> _Actions to take_
**1.** In two sentences, summarize the passage on R&D funding in Asia below.
**2.** According to the passage on R&D funding in Asia below, what share of Vietnam's GDP came from agriculture in 1998?
**3.** Repeat a part of the passage on R&D funding in Asia below, word for word: begin at the words "In most of the" and stop after "the Southern Asian countries.".

> _Source document_

□ □ □ □ □ □ □

At the other extreme are the Southern Asian countries, including China, India, Pakistan, Bangladesh, Nepal, Myanmar, and Sri Lanka, where R&D funding related to agriculture and to the manufacturing sector assumed equal importance, as over 60 percent of their populations was dependent on agriculture. Another revealing feature about countries such as China, India, and Pakistan was the importance given to military and strategic R&D, which consumed 45 to 55 percent of the total R&D budget.
In most of the South East Asian countries, the contribution of agriculture to the GDP witnessed a considerable decline in contrast to Southern Asian countries. In terms of sectoral contribution to the GDP, none of the South East Asian countries ac- counted for more than 26 percent (the ﬁgure for Vietnam) for agriculture in 1998. The manufacturing and service sectors witnessed unprecedented growth rates between 1980 and 1998. Though these countries spend no more than 0.5 percent of GDP on R&D, the thrust of science funding is directed to manufacturing, industrial, and service-related activities. Agricultural research consumes only 5–10 percent of the total R&D funding, much less than in the Southern Asian countries.

□ □ □ □ □ □ □

> _Study material_

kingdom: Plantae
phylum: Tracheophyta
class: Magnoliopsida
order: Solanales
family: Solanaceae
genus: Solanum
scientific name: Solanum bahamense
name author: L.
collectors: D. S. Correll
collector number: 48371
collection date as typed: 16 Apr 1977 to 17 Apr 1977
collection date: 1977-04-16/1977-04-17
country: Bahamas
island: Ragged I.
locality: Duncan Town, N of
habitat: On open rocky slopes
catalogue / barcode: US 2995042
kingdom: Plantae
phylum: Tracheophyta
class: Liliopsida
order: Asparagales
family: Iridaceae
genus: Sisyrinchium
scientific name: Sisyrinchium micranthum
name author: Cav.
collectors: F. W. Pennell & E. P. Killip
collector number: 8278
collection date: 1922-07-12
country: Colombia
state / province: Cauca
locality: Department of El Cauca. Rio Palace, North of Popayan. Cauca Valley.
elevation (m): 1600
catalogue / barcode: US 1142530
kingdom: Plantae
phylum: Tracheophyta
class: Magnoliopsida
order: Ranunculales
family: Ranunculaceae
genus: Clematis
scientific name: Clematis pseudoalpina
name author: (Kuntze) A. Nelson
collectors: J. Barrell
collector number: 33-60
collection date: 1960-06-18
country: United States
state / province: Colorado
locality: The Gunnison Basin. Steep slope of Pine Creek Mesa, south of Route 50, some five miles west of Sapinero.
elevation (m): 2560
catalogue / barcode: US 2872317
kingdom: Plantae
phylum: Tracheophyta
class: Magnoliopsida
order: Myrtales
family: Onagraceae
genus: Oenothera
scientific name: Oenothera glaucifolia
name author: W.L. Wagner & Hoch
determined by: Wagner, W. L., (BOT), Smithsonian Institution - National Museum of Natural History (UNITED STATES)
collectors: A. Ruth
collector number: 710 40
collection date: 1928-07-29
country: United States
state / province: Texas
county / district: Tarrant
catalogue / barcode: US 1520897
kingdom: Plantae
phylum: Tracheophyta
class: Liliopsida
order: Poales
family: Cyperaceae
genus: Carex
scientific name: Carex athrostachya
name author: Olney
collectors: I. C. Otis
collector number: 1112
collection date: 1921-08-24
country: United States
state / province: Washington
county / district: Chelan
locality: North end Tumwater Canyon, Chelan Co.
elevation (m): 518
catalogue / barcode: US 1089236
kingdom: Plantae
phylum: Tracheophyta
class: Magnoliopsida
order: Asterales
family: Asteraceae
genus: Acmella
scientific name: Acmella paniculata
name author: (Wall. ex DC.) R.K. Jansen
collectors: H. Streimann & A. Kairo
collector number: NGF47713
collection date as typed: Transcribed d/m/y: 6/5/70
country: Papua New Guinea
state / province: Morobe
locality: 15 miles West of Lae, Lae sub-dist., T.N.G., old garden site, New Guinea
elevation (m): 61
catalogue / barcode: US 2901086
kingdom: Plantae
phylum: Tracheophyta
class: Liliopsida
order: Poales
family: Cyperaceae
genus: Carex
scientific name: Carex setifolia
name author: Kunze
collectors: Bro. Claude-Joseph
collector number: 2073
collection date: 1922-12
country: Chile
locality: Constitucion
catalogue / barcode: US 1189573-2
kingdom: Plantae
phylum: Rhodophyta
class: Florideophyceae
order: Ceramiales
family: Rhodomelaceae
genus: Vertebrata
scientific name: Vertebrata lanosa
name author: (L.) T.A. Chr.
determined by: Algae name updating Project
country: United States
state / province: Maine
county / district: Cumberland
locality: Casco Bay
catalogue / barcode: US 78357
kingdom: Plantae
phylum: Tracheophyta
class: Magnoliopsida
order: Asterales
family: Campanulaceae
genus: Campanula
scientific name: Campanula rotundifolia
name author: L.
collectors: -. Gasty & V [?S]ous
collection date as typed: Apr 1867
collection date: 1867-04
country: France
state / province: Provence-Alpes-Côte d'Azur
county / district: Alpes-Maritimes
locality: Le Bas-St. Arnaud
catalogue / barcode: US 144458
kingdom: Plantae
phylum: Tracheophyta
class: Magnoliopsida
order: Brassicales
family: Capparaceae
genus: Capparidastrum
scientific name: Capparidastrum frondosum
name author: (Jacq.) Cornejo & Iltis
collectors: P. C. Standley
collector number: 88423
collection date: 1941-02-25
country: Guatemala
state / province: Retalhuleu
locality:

□ □ □ □ □ □ □

> _Task solutions_
**1.** In Southern Asian countries such as China, India, and Pakistan, R&D funding for agriculture and manufacturing had equal importance because over 60 percent of their populations depended on agriculture, and in China, India, and Pakistan military and strategic R&D took 45 to 55 percent of the total R&D budget. In most South East Asian countries, agriculture's share of GDP declined considerably, and although they spend no more than 0.5 percent of GDP on R&D, that funding goes mainly to manufacturing, industrial, and service-related activities, with only 5–10 percent for agricultural research.

**2.** 26 percent.

**3.**
In most of the South East Asian countries, the contribution of agriculture to the GDP witnessed a considerable decline in contrast to Southern Asian countries. In terms of sectoral contribution to the GDP, none of the South East Asian countries ac- counted for more than 26 percent (the ﬁgure for Vietnam) for agriculture in 1998. The manufacturing and service sectors witnessed unprecedented growth rates between 1980 and 1998. Though these countries spend no more than 0.5 percent of GDP on R&D, the thrust of science funding is directed to manufacturing, industrial, and service-related activities. Agricultural research consumes only 5–10 percent of the total R&D funding, much less than in the Southern Asian countries.